The modern-day vampires drink human blood and can’t see themselves in mirrors. Vampire’s history explains that they are evil mythological beings who feed upon human blood. There are many different characteristics of this blood-sucking creature, as there are vampire legends. But they are mainly identified as human bloodsuckers. They use their sharp fangs to drain human blood, kill them and turn them into vampires.
It was in 1897 when Bram's novel ‘Dracula’ initiated about vampires. His tale of the Transylvanian vampire is thought to be inspired by a ruler Dracula who was popularly known as Vlad the Impaler. It was also said that Vlad even liked washing his hands in blood before having a meal. (11.2)
Jure Grando is the first real person to be described as a true vampire with different powers. He lived in a small Istrian village – Kringa during the 17th century. His story was first recorded by Johann Weichard Valvasor (a Slovenian travel writer and historian) in his book ‘The Glory of the Duchy of Crain’.
After his death, Jure Grando’s body was laid to rest in the cemetery by a priest named Father Giorgio. After that, the real vampire story began. Shortly after his demise, it was reported that he had been wandering in the village and even knocking the doors of some houses. According to the legends, if he knocks on your door, a member of your family would surely die after a few days.
After some days, villagers believed that Jure Grando had become a strigoi, a creature that had crossed over from the land of the dead. Some even believed that it would enter into the bedrooms of women and it preferred beautiful young widows.
After so many years of torture, the villagers (a group of nine men) decided to march to his grave. When uncovered, they found Grando’s body to be perfectly intact. Not only his body was all fine but, he was also smiling from ear to ear. The group was frightened and ran back to the village. Somehow the mayor again collected them and brought back to his grave. The pastor, while keeping the crucifix in his hand, began to call out the name of Jesus Christ to drive the evil out of the grave. He sliced Grando’s head off. The entire grave filled with blood. The group closed the grave again, and that was the end of Jure Grando. (11.3)
In 2006, it was reported that people of Kringa are putting their efforts to revive the legend of Jure Grando. In today’s world, a vampire is a scary thing and yes, the best source of income. To this, people are hoping that this vampire legend would boost tourism.

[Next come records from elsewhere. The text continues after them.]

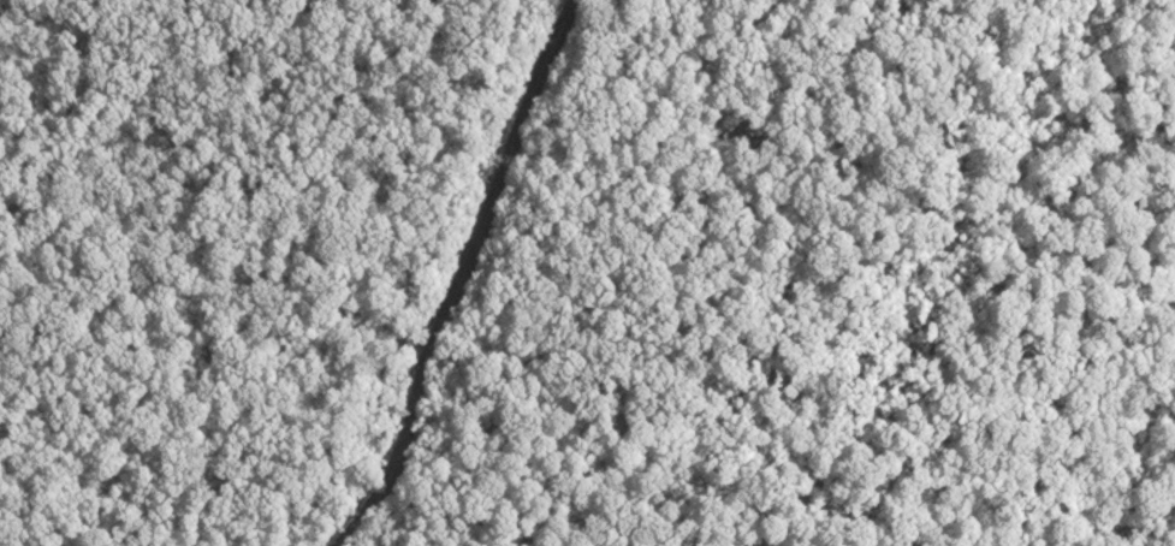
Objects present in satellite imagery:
road: (381, 187)
road: (459, 277)

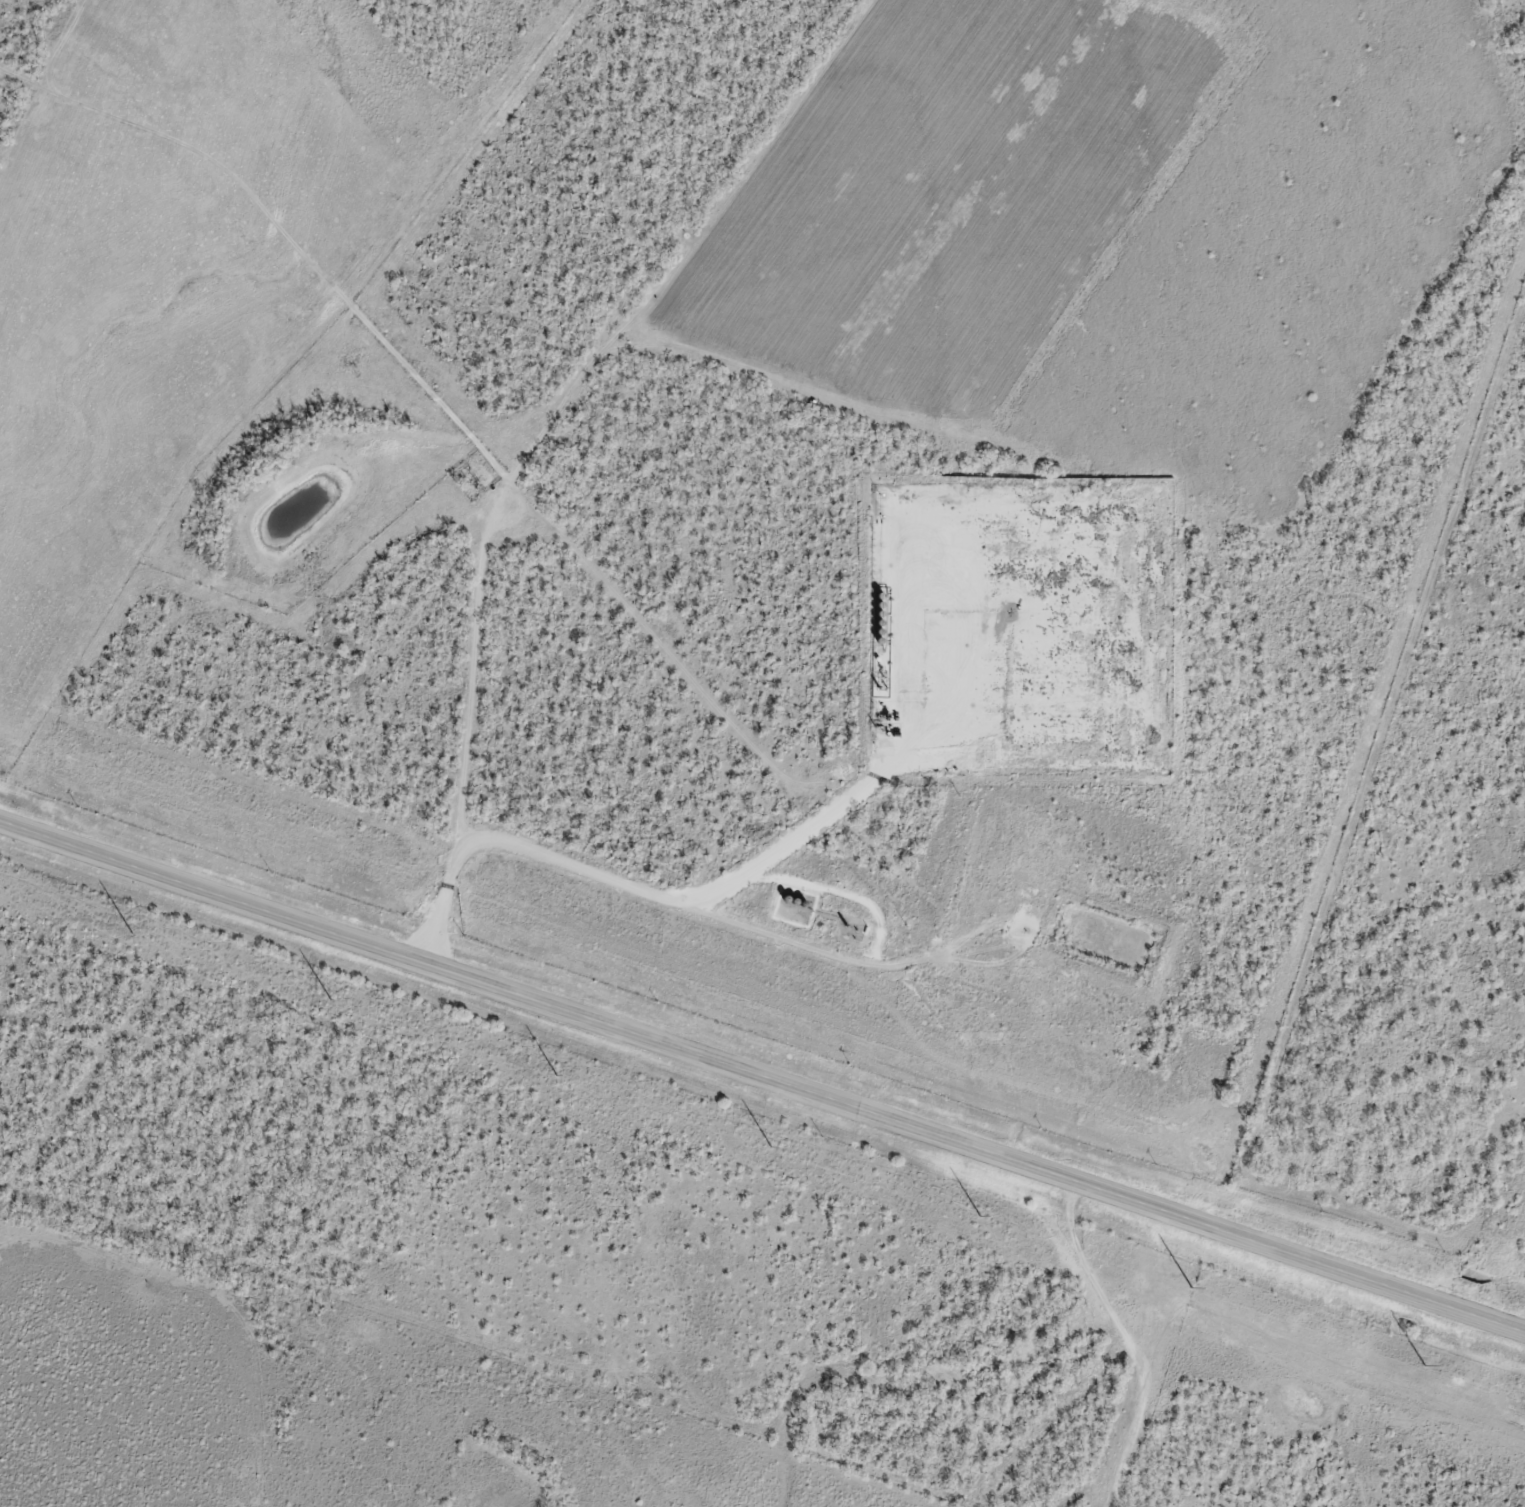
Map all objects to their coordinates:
power tower: (131, 931)
power tower: (330, 997)
power tower: (556, 1076)
road: (762, 1077)
power tower: (769, 1145)
power tower: (981, 1216)
power tower: (1194, 1288)
road: (1121, 1341)
power tower: (1425, 1365)

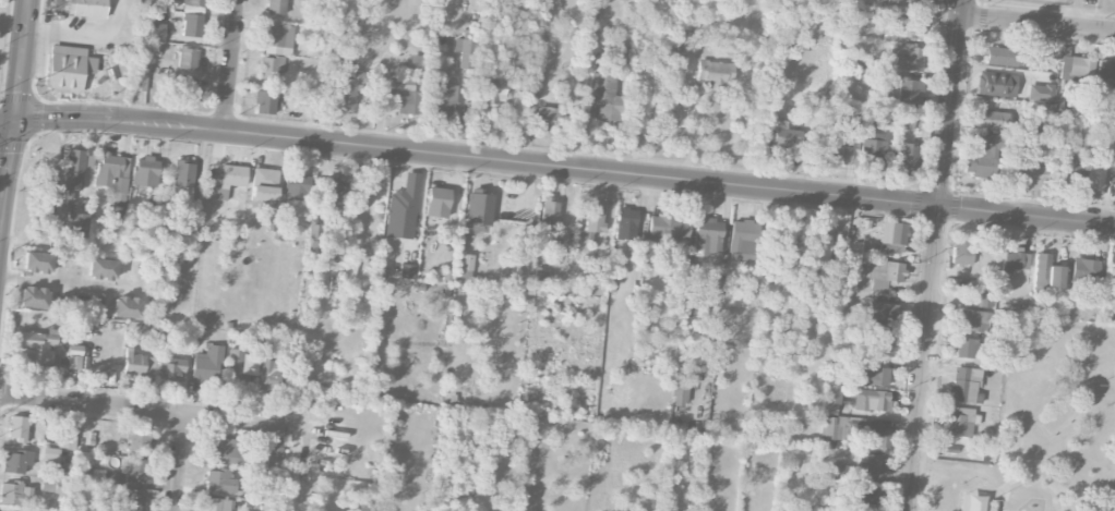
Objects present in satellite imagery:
building: (191, 1)
building: (910, 3)
building: (276, 6)
building: (87, 8)
building: (591, 11)
road: (1073, 13)
park: (1, 17)
road: (52, 17)
road: (1039, 23)
building: (191, 25)
building: (901, 27)
building: (151, 31)
road: (81, 35)
building: (278, 39)
building: (465, 51)
building: (1000, 56)
building: (187, 58)
building: (907, 58)
building: (416, 62)
road: (231, 65)
building: (270, 66)
building: (68, 68)
building: (1076, 68)
building: (1106, 71)
building: (714, 73)
building: (138, 82)
building: (992, 84)
building: (533, 85)
building: (347, 88)
building: (491, 89)
building: (908, 89)
building: (1039, 92)
building: (184, 93)
building: (403, 95)
building: (603, 97)
building: (443, 98)
building: (264, 102)
building: (549, 117)
road: (7, 118)
traffic signals: (14, 118)
building: (992, 119)
building: (905, 121)
road: (13, 123)
building: (1099, 132)
building: (783, 134)
building: (872, 151)
building: (838, 154)
building: (905, 158)
building: (984, 159)
road: (564, 168)
building: (73, 169)
building: (145, 171)
building: (1065, 171)
building: (112, 172)
building: (1028, 176)
building: (229, 179)
building: (182, 180)
building: (1093, 180)
building: (295, 186)
building: (263, 188)
building: (329, 194)
building: (437, 202)
building: (402, 208)
building: (478, 208)
building: (549, 213)
building: (115, 214)
building: (592, 221)
building: (625, 223)
building: (75, 225)
building: (668, 227)
building: (892, 233)
building: (707, 235)
building: (314, 236)
building: (743, 240)
building: (817, 247)
building: (779, 249)
building: (960, 251)
road: (934, 255)
building: (1014, 259)
building: (465, 261)
building: (37, 262)
building: (101, 269)
building: (1083, 269)
building: (407, 271)
building: (1046, 271)
building: (883, 273)
building: (851, 274)
building: (1113, 277)
road: (54, 281)
building: (695, 296)
building: (981, 296)
building: (33, 297)
building: (126, 306)
building: (882, 311)
building: (968, 319)
building: (877, 333)
building: (37, 346)
building: (964, 347)
building: (74, 349)
building: (206, 363)
building: (239, 364)
building: (139, 365)
building: (169, 369)
building: (268, 375)
building: (873, 376)
building: (964, 384)
building: (833, 393)
building: (679, 394)
building: (871, 400)
road: (142, 410)
building: (960, 420)
building: (17, 427)
building: (831, 427)
park: (1043, 434)
building: (874, 437)
building: (66, 438)
building: (138, 441)
building: (224, 450)
building: (51, 454)
building: (274, 455)
building: (16, 461)
building: (870, 462)
road: (179, 463)
building: (135, 470)
building: (838, 471)
building: (91, 473)
building: (219, 480)
building: (15, 493)
building: (864, 494)
building: (129, 500)
building: (215, 504)

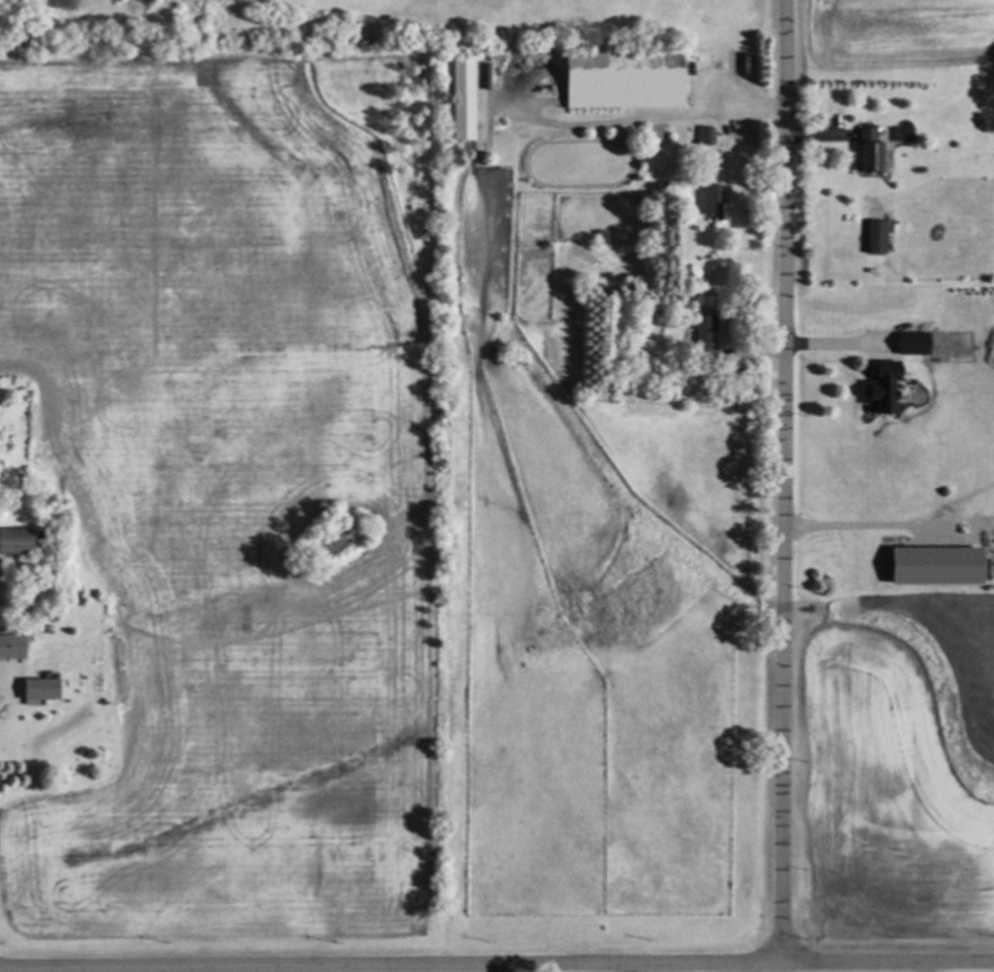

The whole tourism is based on Jure Grando, and you have very little chance to get a peaceful sleep in a room that’s completely designed in the Gothic vampire style. What’s more amazing is you can buy red wine Jure Grando and specially designed cocktails with interesting names.
You can even visit the property that once was used by Grando family. Not only this, but there are also different vampire-themed bars to make your trip more memorable. The Juraj Dobrila gymnasium in Pazin has created a short film called ‘Vampire of My Homeland’ to make people aware of this first real vampire.
Carniolan scientist Janez Vajkard Valvasor wrote everything about Jure’s life in his work ‘The Glory of the Duchy of Carniola’. His name was also mentioned in the writings by Erasmus Francisci and Johann Joseph von Goerres. They elaborated the story and added some interesting details related to Jure’s history to attract the readers.
Jure Grando was the first person to be historically written as a vampire, but the real truth behind his stories is still a mystery. Other explanations suggest that Jure himself created the fake story of his death.